By Dr. John Sullivan, globally renowned strategist in the field of human resources and talent management
Most job seekers rely exclusively on job boards and their resume to get them a position. Unfortunately, using this conservative approach, there is upward of a 90% chance that your resume will never be seen by a hiring manager. If you have been frustrated with the job search results that you've been getting, now might be the ideal time to put together a bolder and more aggressive campaign. Rather than relying on your resume, the approach that I recommend focuses on getting your name, your ideas and your work in front of hiring managers and their team.
Bold approaches for getting your name noticed by hiring managers
If you're having difficulty getting your resume read by hiring decision makers, consider shifting to a new approach that utilizes your work and your ideas to get their attention.
· Internet visibility in your functional area - hiring managers continually look on the Internet for knowledge or best practices. As a result, it is critical that they see your name when they are doing their periodic Google searches. That means that you need to periodically measure your visibility and then write or comment more often in order to increase that visibility. An elevated Klout score above 50 may also be an indication of your visibility.
· Send them your solutions – every hiring manager is constantly seeking solutions to their major problems. So sending them and their team members your best solution in summary form (with a link to your more detailed solution) is an effective approach. Sending them your forecast of the near future in their industry/function may also be powerful. Sending your solution to the CEO or COO is a longshot, but it might get you a referral to the functional manager.
· Show your work on slideshare – put together a slide set covering a major problem that is currently faced by the hiring manager and post it on slideshare.com. Make sure you pretest it to ensure that it is powerful and that it fits the firm's problem.
· Show your work using an instructional video on YouTube – put together a 5 min. or less advanced instructional video in a hot problem area and post it on YouTube. An interview with a team member may also be effective. Putting pictures of your designs and work on Pinterest type sites may also be effective. In this case your work, your presentation skills and your ideas may sell you better than your resume.

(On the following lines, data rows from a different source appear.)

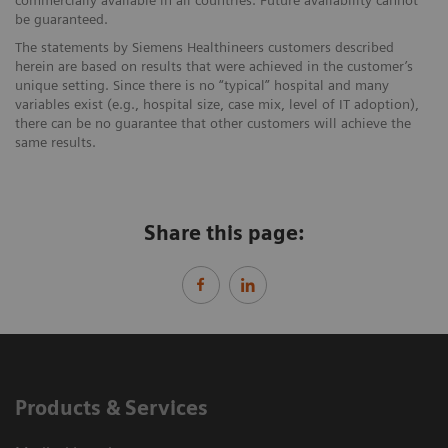
be guaranteed.
The statements by Siemens Healthineers customers described
herein are based on results that were achieved in the customer’s
unique setting. Since there is no “typical” hospital and many
variables exist (e.g., hospital size, case mix, level of IT adoption),
there can be no guarantee that other customers will achieve the
same results.
Share this page:
Products & Services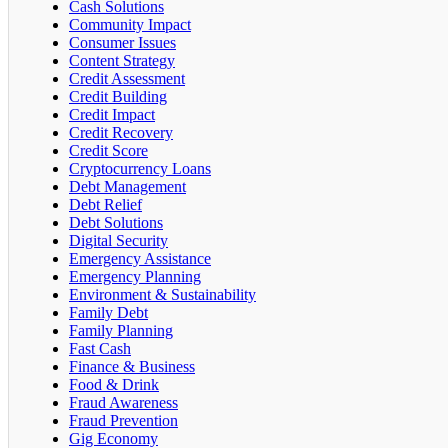
Cash Solutions
Community Impact
Consumer Issues
Content Strategy
Credit Assessment
Credit Building
Credit Impact
Credit Recovery
Credit Score
Cryptocurrency Loans
Debt Management
Debt Relief
Debt Solutions
Digital Security
Emergency Assistance
Emergency Planning
Environment & Sustainability
Family Debt
Family Planning
Fast Cash
Finance & Business
Food & Drink
Fraud Awareness
Fraud Prevention
Gig Economy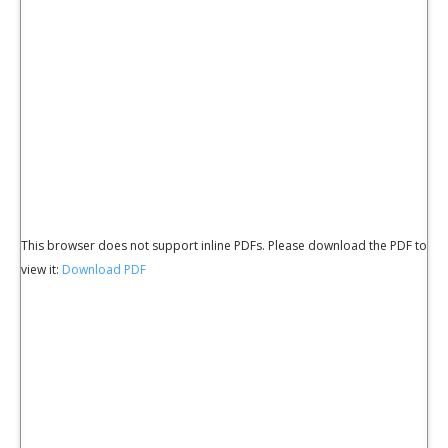
This browser does not support inline PDFs. Please download the PDF to
view it:
Download PDF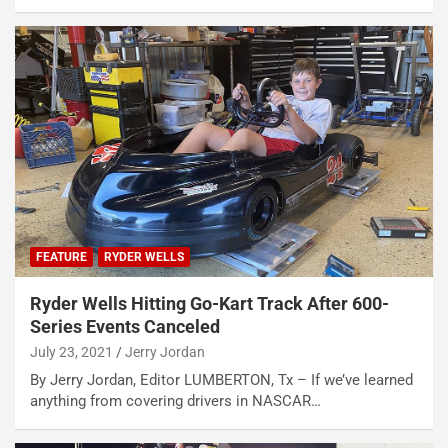
FEATURE
RYDER WELLS
Ryder Wells Hitting Go-Kart Track After 600-
Series Events Canceled
July 23, 2021
Jerry Jordan
By Jerry Jordan, Editor LUMBERTON, Tx – If we’ve learned
anything from covering drivers in NASCAR…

· Comment on their work – utilize a Google alert to identify when someone on the hiring manager’s team posts their work, problems or ideas on the Internet. Respond with praise and eventually use criticism and suggestions to show them how they can do it significantly better. Make your comments available to them through e-mail, blog comments, snail mail or include your comments in letters to the editor.

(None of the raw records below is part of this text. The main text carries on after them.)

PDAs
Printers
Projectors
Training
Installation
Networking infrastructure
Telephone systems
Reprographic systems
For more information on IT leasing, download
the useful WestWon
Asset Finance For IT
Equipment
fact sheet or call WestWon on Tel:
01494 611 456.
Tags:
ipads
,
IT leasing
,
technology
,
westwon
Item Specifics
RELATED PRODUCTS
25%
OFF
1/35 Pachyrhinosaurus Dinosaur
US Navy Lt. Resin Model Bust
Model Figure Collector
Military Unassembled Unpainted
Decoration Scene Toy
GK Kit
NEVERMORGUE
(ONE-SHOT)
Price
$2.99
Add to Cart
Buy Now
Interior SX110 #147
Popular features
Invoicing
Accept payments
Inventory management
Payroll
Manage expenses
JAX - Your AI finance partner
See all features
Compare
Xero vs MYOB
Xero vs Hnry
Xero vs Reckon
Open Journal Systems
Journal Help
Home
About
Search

· Comment on their product – if their product is accessible, first comment on its positive aspects and eventually be critical and show them how it can be significantly improved. If you are diverse, mentioning your diverse perspective may also help get you noticed.

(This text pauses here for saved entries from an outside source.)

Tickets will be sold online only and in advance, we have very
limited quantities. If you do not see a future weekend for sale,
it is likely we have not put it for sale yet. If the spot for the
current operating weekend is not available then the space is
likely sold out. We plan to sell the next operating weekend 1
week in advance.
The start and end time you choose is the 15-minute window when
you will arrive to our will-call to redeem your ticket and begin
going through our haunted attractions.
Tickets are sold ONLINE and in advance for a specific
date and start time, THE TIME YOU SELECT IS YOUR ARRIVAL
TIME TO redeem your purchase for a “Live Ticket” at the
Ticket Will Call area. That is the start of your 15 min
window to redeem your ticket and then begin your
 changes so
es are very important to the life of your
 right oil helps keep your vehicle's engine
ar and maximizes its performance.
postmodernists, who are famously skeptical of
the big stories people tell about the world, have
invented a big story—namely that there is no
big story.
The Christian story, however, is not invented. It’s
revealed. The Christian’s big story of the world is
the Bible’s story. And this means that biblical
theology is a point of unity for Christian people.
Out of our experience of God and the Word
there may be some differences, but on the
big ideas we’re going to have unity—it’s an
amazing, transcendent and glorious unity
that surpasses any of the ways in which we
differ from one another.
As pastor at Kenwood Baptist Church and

· Answer questions - answering tough questions on Quora.com, Focus.com or LinkedIn will certainly get you noticed. Posting tough questions in the area where they are having problems may also be effective.
· Write a blog – a blog is an effective way of demonstrating in some detail what you know and what you can do. Write a technical blog in your subject area and include discussions of common problems and your solutions. Contact members of the hiring team and interview them for your blog. If hiring managers connect to your blog with an RSS feed, your name will more likely come up when hiring is discussed.
· Connect through LinkedIn – asking an individual to connect with you on LinkedIn, Facebook or Twitter will probably cause them to look up your profile on LinkedIn. Even if they say no, that request may get your name in front of them. Having a friend introduce you to a member of the hiring manager’s team on LinkedIn can also be powerful.
· Speak at events – speaking or serving on a panel covering technical topics at a local or national professional event may be a good start toward a hiring conversation.
· Send the hiring manager a message – sending the hiring manager a direct message that either asks a technical question, asks for a referral to an expert or that provides them with competitor’s best practice information can help to get you noticed. Do not mention a job in this message.
If you were an artist and someone asked you… “What would be a more effective selling approach, having a potential buyer read your resume or having them view your artwork?” Well almost everyone would choose having them view their actual work. So, if your current job search approach isn't working, it only makes sense to try something that is bolder and more aggressive. The approaches provided here are powerful because they put your work and your ideas in front of hiring managers. But this strategy has an added benefit because by merely using bold methods, you send an additional message (by your actions) that you are bold and that you act “outside the box”, traits that every manager wants.